Saved entries
::::::::

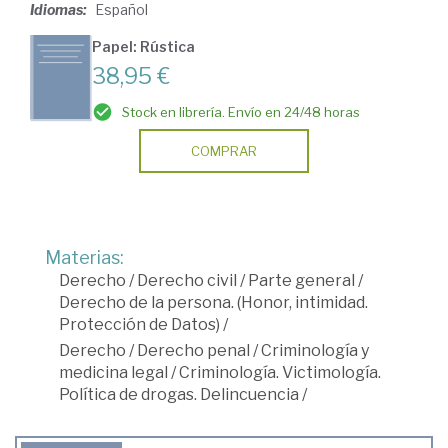
Idiomas:
Español
Papel: Rústica
38,95 €
Stock en librería. Envío en 24/48 horas
COMPRAR
Materias:
Derecho
/
Derecho civil
/
Parte general
/
Derecho de la persona. (Honor, intimidad.
Protección de Datos)
/
Derecho
/
Derecho penal
/
Criminología y
medicina legal
/
Criminología. Victimología.
Política de drogas. Delincuencia
/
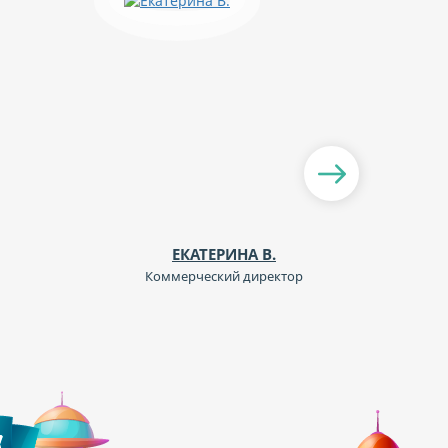
ЕКАТЕРИНА В.
Коммерческий директор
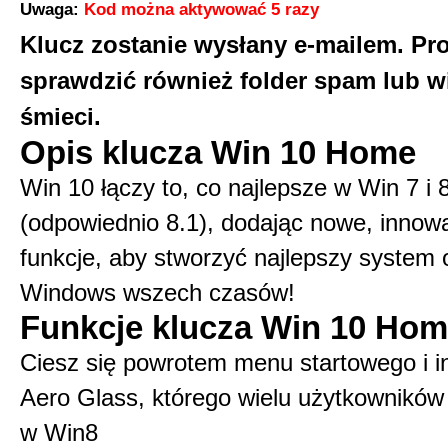
Uwaga:
Kod można aktywować 5 razy
Klucz zostanie wysłany e-mailem. Pr
sprawdzić również folder spam lub 
śmieci.
Opis klucza Win 10 Home
Win 10 łączy to, co najlepsze w Win 7 i 
(odpowiednio 8.1), dodając nowe, innow
funkcje, aby stworzyć najlepszy system 
Windows wszech czasów!
Funkcje klucza Win 10 Ho
Ciesz się powrotem menu startowego i in
Aero Glass, którego wielu użytkowników
w Win8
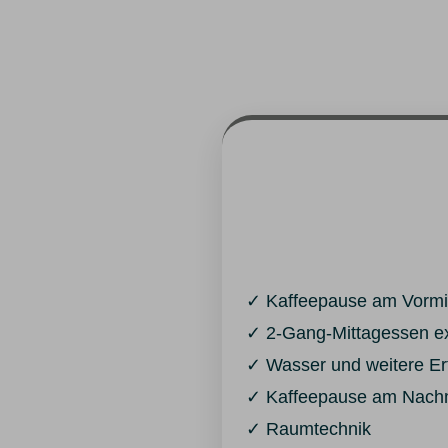
✓ Kaffeepause am Vormit
✓ 2-Gang-Mittagessen ex
✓ Wasser und weitere E
✓ Kaffeepause am Nachm
✓ Raumtechnik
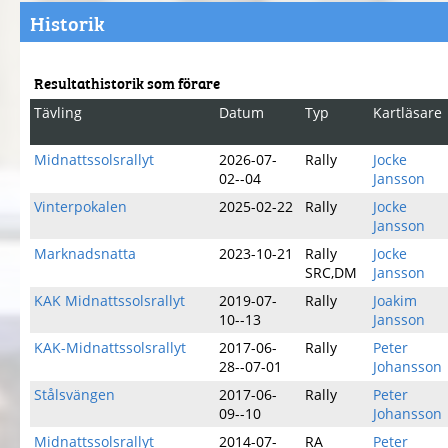
Historik
Resultathistorik som förare
Tävling
Datum
Typ
Kartläsare
Midnattssolsrallyt
2026-07-
Rally
Jocke
02--04
Jansson
Vinterpokalen
2025-02-22
Rally
Jocke
Jansson
Marknadsnatta
2023-10-21
Rally
Jocke
SRC,DM
Jansson
KAK Midnattssolsrallyt
2019-07-
Rally
Joakim
10--13
Jansson
KAK-Midnattssolsrallyt
2017-06-
Rally
Peter
28--07-01
Johansson
Stålsvängen
2017-06-
Rally
Peter
09--10
Johansson
Midnattssolsrallyt
2014-07-
RA
Peter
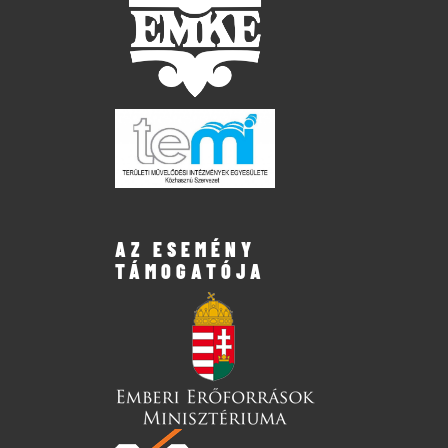
AZ ESEMÉNY
TÁMOGATÓJA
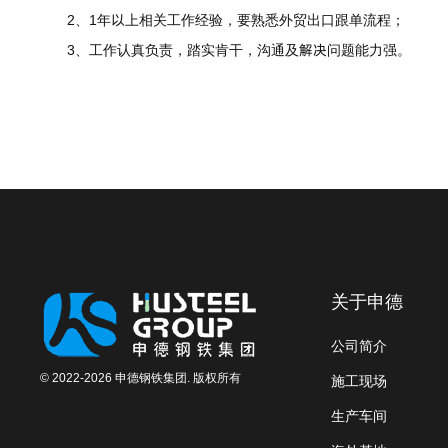
2、1年以上相关工作经验，要熟悉外贸出口跟单流程；
3、工作认真负责，踏实肯干，沟通及解决问题能力强。
关于申德
公司简介
© 2022-2026 申德钢铁集团. 版权所有
施工现场
生产车间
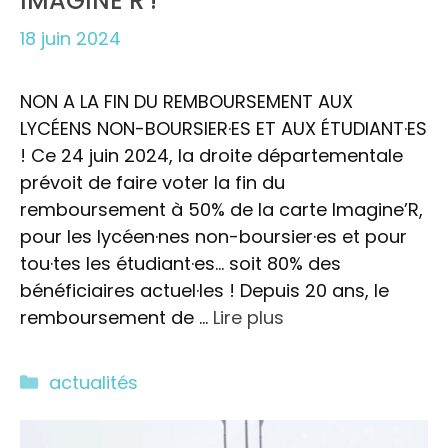
IMAGINE’R !
18 juin 2024
NON A LA FIN DU REMBOURSEMENT AUX
LYCÉENS NON-BOURSIER·ES ET AUX ÉTUDIANT·ES
! Ce 24 juin 2024, la droite départementale
prévoit de faire voter la fin du
remboursement à 50% de la carte Imagine’R,
pour les lycéen·nes non-boursier·es et pour
tou·tes les étudiant·es… soit 80% des
bénéficiaires actuel·les ! Depuis 20 ans, le
remboursement de …
Lire plus
Catégories
actualités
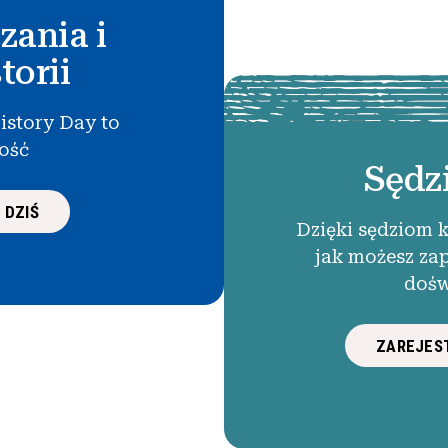
zania i
torii
istory Day to
łość
Sędz
 DZIŚ
Dzięki sędziom 
jak możesz za
dośw
ZAREJEST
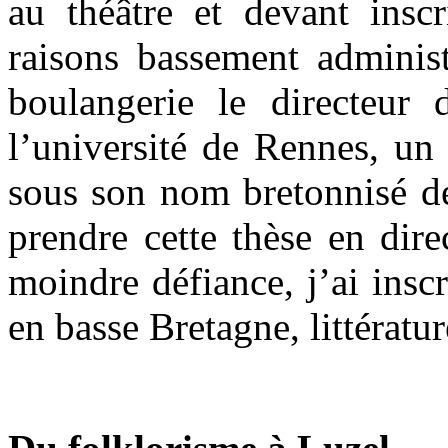
au théâtre et devant insc
raisons bassement administ
boulangerie le directeur
l’université de Rennes, un
sous son nom bretonnisé d
prendre cette thèse en dir
moindre défiance, j’ai insc
en basse Bretagne, littérature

::::::::

> _TASK ITEM_
Reproduce every line of the records containing the string "Midnattssolsrallyt".

> _RESULT BELOW_
Midnattssolsrallyt
KAK Midnattssolsrallyt
KAK-Midnattssolsrallyt
Midnattssolsrallyt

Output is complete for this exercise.